(PROBLEM STATEMENT) Leave the pictures aside and copy all the data exactly.

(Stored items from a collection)
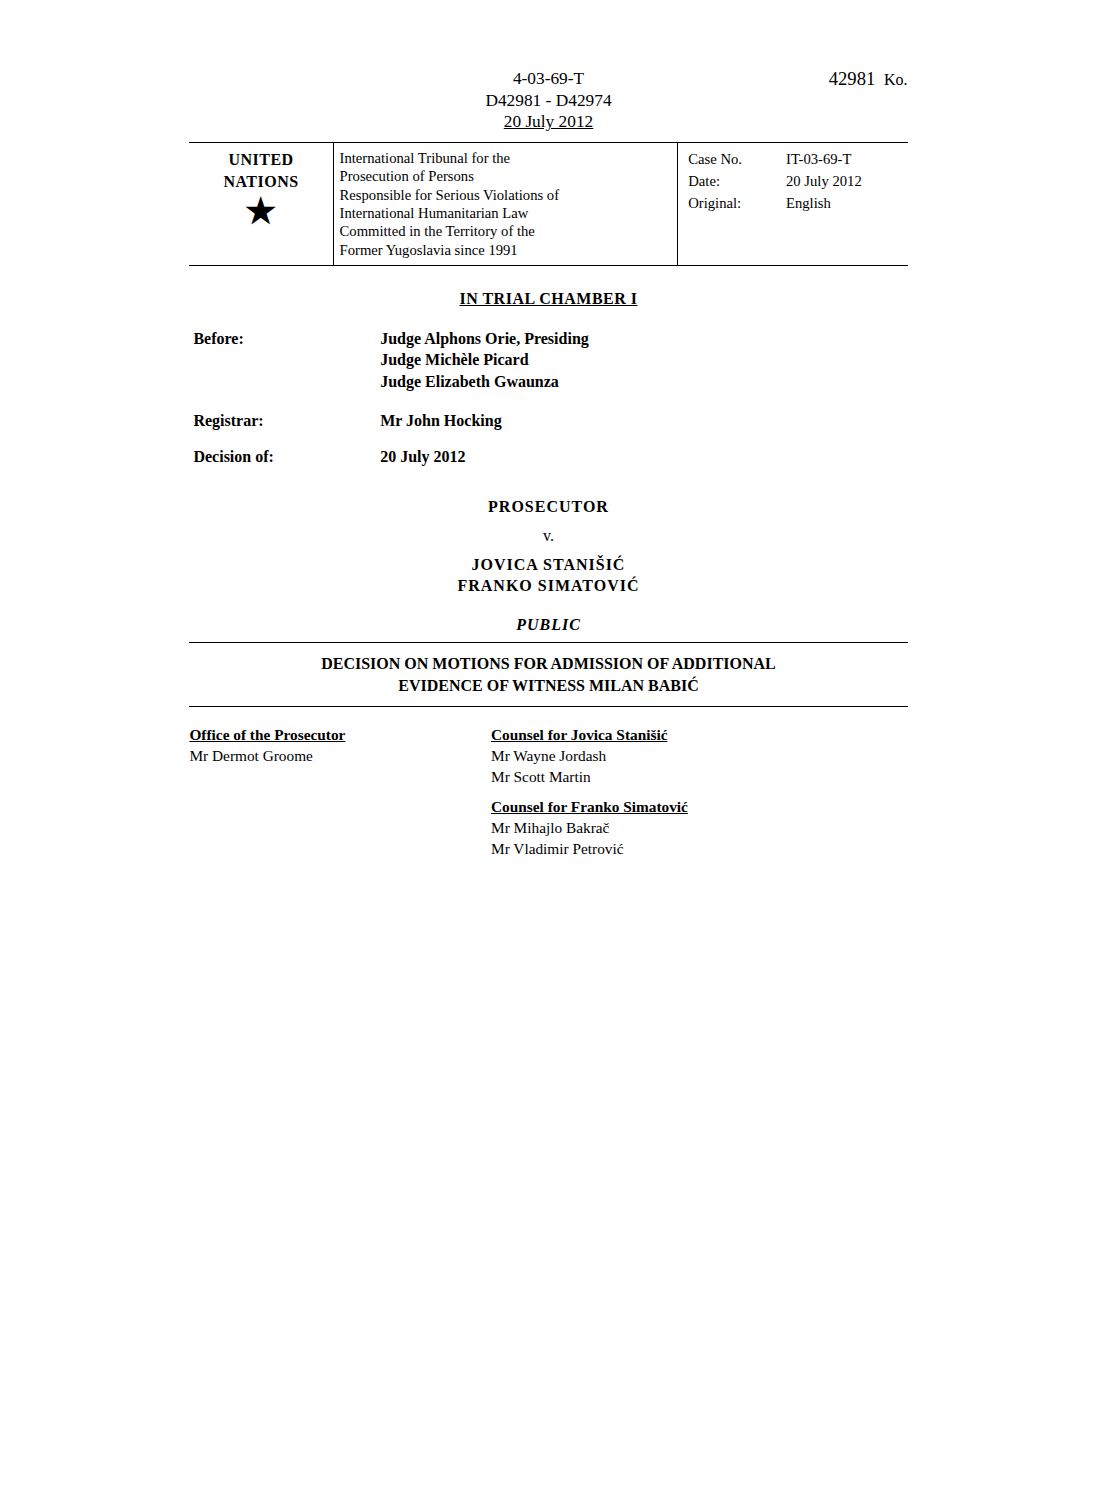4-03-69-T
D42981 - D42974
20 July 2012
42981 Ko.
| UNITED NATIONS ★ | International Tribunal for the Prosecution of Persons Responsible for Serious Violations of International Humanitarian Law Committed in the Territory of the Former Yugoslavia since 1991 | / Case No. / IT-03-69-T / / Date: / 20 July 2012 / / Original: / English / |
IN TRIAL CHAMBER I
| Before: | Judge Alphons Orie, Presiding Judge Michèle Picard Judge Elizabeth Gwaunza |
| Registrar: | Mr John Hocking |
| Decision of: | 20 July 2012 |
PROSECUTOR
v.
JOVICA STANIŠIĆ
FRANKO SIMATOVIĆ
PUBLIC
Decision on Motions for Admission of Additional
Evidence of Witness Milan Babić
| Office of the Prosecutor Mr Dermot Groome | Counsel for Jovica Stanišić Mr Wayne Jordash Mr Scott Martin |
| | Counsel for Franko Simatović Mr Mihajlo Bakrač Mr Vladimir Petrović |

(TASK RESPONSE)
4-03-69-T
D42981 - D42974
20 July 2012
42981 Ko.
| UNITED NATIONS ★ | International Tribunal for the Prosecution of Persons Responsible for Serious Violations of International Humanitarian Law Committed in the Territory of the Former Yugoslavia since 1991 | / Case No. / IT-03-69-T / / Date: / 20 July 2012 / / Original: / English / |
IN TRIAL CHAMBER I
| Before: | Judge Alphons Orie, Presiding Judge Michèle Picard Judge Elizabeth Gwaunza |
| Registrar: | Mr John Hocking |
| Decision of: | 20 July 2012 |
PROSECUTOR
v.
JOVICA STANIŠIĆ
FRANKO SIMATOVIĆ
PUBLIC
Decision on Motions for Admission of Additional
Evidence of Witness Milan Babić
| Office of the Prosecutor Mr Dermot Groome | Counsel for Jovica Stanišić Mr Wayne Jordash Mr Scott Martin |
| | Counsel for Franko Simatović Mr Mihajlo Bakrač Mr Vladimir Petrović |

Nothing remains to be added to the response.